Here governments adopted a new strategic plan including targets for addressing biodiversity loss to be met by 2020. For example, governments agreed to increase the extent of land-based protected areas and national parks to 17 per cent of the Earth’s surface, up from around 12.5 per cent now, and to extend marine protected areas to 10 per cent, up from under one per cent currently.

Other elements of the extensive plan include, by 2020 lifting the extinction risk from known threatened species.

The meeting agreed to study resource mobilization for assisting developing countries to meet the new targets in the plan based on a methodology that relates support to needs and gaps. Other decisions included taking a ‘precautionary approach’ in terms of emerging areas such as geo-engineering in order to combat climate change and the development of synthetic biofuels.

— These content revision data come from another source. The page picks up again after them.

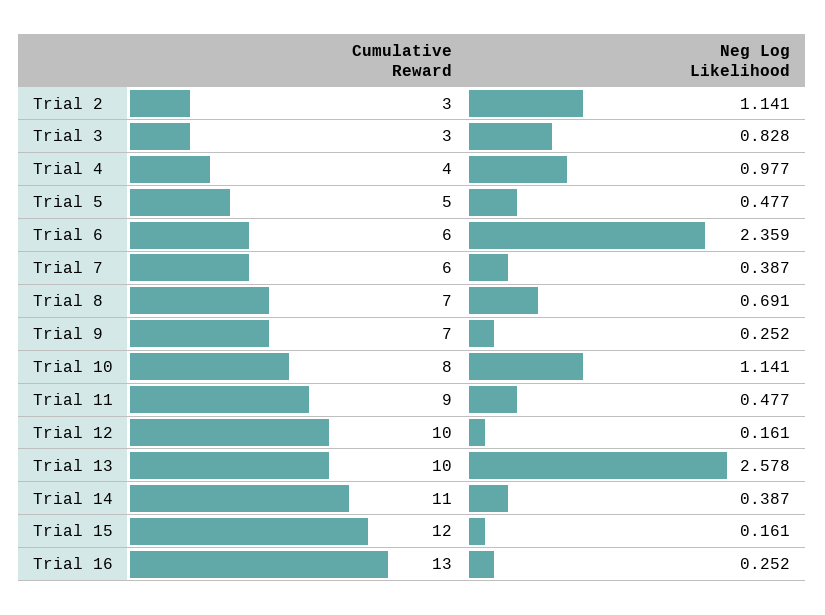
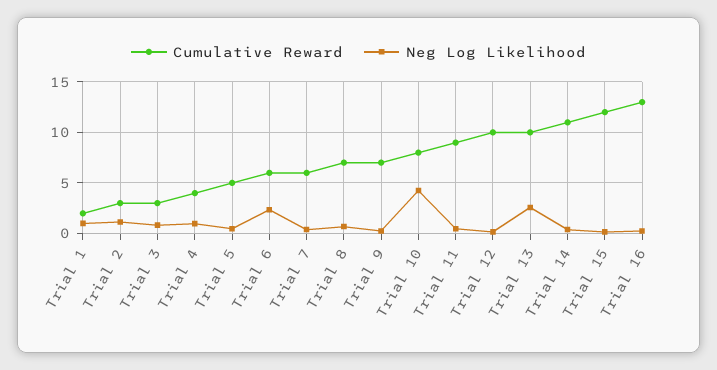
  {
    "Cumulative Reward": {
      "Trial 2": 3,
      "Trial 3": 3,
      "Trial 4": 4,
      "Trial 5": 5,
      "Trial 6": 6,
      "Trial 7": 6,
      "Trial 8": 7,
      "Trial 9": 7,
      "Trial 10": 8,
      "Trial 11": 9,
      "Trial 12": 10,
      "Trial 13": 10,
      "Trial 14": 11,
      "Trial 15": 12,
-     "Trial 16": 13
+     "Trial 16": 13,
+     "Trial 1": 2
    },
    "Neg Log Likelihood": {
      "Trial 2": 1.141,
      "Trial 3": 0.828,
      "Trial 4": 0.977,
      "Trial 5": 0.477,
      "Trial 6": 2.359,
      "Trial 7": 0.387,
      "Trial 8": 0.691,
      "Trial 9": 0.252,
-     "Trial 10": 1.141,
+     "Trial 10": 4,
      "Trial 11": 0.477,
      "Trial 12": 0.161,
      "Trial 13": 2.578,
      "Trial 14": 0.387,
      "Trial 15": 0.161,
-     "Trial 16": 0.252
+     "Trial 16": 0.252,
+     "Trial 1": 1
    }
  }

Builds on Green Economy TEEB Successes

Nagoya also delivered a sea change in the global understanding of the multi-trillion dollar importance of biodiversity and forests, freshwaters and other ecosystems to the global economy and to national economies, and in particular for the “GDP of the poor”.

The case has been built via The Economics of Ecosystems and Biodiversity (TEEB), an initiative hosted by UNEP, requested by G-8 environment ministers as well as developing country ones and supported by the European Commission and governments including Germany, Norway and the United Kingdom.

The TEEB partnership also brings together a wide network of contributing organizations, institutes and individuals from the world’s of science to economics from developing and developed countries.

In Nagoya, the final global TEEB report – a major stream of the UNEP Green Economy Initiative – was launched as countries including Brazil and India announced they would be launching their own national TEEB studies.

A parallel and supporting partnership was also announced by the World Bank in collaboration with organizations including UNEP to ‘green’ national accounts in order to mainstream ‘natural capital’ within national economic and development plans. The project is initially set to be implemented in between six and 10 countries including Colombia and Mexico.